The strong description tells the model when to call the tool, what to pass to it, and what to expect back. The weak description leaves all of that inference to the model, which may infer incorrectly or inconsistently. Anthropic’s Model Context Protocol is an open standard for tool definitions that lets tool servers be written once and consumed across different agent runtimes, which makes getting descriptions right a more tractable problem.

Subagents and Context Isolation

When a task grows large enough to risk context exhaustion, the architectural response is to spawn a subagent. Claude Code implements this through a Task tool: the parent agent passes a task description, a new agent instance runs in a completely separate context window, completes its work, and returns only its final output to the parent as a tool result. The subagent’s intermediate steps, file reads, test runs, and edits, never touch the parent’s context.

The OpenAI Agents SDK, released in March 2025, formalizes this pattern: Agent objects can be converted to callable tools via as_tool(), which lets orchestrators treat subagents as black boxes with defined input and output contracts.

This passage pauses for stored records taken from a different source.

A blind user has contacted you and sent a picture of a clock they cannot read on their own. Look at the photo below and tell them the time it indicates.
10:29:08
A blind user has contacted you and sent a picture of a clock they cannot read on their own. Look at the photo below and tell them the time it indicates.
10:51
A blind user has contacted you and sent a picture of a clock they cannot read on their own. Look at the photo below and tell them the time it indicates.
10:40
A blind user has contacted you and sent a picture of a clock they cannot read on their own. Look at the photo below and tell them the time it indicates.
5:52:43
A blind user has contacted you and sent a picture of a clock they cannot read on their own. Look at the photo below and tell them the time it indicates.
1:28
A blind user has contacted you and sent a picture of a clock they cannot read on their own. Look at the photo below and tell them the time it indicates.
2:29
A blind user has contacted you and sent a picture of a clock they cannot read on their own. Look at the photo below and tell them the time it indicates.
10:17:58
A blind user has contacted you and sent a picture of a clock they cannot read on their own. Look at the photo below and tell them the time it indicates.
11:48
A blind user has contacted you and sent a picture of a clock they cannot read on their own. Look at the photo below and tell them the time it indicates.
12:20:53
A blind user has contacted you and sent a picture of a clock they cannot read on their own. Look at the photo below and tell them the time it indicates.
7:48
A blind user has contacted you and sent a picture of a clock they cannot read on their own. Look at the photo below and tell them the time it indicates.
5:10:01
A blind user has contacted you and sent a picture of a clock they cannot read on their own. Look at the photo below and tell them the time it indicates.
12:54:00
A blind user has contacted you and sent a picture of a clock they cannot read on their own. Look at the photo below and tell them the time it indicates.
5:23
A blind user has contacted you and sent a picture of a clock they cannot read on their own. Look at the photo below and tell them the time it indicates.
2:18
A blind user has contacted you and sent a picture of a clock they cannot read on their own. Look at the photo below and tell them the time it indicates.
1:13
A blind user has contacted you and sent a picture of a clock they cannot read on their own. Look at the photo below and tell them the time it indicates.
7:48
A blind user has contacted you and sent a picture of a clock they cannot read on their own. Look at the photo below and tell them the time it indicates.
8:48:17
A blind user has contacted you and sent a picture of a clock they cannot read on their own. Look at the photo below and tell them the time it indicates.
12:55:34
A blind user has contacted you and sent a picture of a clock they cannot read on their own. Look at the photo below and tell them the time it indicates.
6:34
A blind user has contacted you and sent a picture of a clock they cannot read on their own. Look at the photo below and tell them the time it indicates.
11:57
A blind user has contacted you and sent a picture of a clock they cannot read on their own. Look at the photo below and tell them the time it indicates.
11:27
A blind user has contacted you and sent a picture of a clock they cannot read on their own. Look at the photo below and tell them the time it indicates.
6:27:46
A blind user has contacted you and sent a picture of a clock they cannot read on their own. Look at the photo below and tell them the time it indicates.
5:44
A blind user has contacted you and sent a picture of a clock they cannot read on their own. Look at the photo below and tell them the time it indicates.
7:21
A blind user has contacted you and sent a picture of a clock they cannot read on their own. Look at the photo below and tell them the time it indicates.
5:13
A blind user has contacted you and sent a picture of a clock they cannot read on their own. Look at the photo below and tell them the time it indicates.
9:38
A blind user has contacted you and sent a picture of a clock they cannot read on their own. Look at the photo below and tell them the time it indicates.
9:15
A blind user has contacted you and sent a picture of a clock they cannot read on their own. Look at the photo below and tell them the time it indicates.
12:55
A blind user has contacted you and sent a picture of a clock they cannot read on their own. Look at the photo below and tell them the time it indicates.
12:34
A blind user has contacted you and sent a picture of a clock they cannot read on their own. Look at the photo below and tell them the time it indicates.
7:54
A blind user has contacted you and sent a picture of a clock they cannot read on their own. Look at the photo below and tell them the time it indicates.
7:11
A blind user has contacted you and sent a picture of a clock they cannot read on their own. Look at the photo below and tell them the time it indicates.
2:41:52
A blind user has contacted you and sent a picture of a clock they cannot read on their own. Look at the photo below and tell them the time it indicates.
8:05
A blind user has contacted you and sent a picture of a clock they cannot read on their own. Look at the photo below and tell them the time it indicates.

The economics of error compounding matter here. If each agent step in a pipeline has a 90% success rate, a five-step pipeline has roughly a 59% end-to-end success rate. Adding subagent layers does not reduce individual step error rates. This means multi-agent patterns should be applied to tasks that are large enough to genuinely require them, with subtasks that have clear success criteria that can be verified programmatically.

There is also a security dimension. In a multi-agent system, an orchestrator implicitly delegates trust to subagents. A crafted comment in a source file read by a subagent can propagate instructions upward through the agent tree. The deeper the agent hierarchy, the more nodes are reachable from a single injected payload. The practical response is the minimal footprint principle: each agent should have only the permissions required for its specific task, not a copy of the orchestrator’s full working state. This is the same principle as OS process privilege separation; it is just less consistently enforced in current agent frameworks.

Where This Leaves You

Building a coding agent that works reliably is a context management problem. The tool loop itself is straightforward. The hard parts are: keeping the context from filling with information the model no longer needs, choosing file editing tools that fail loudly rather than silently, scoping shell access to the actual execution environment risk, writing tool descriptions that produce consistent behavior, and deciding when to isolate work into a subagent versus keeping it in the main context.

The agents that perform well on SWE-bench are not the ones with the most sophisticated reasoning. They are the ones that manage the edit-run-observe cycle with the fewest unnecessary tokens, the clearest tool contracts, and the most explicit handling of failure cases. The context window sets the budget; everything else is about spending it well.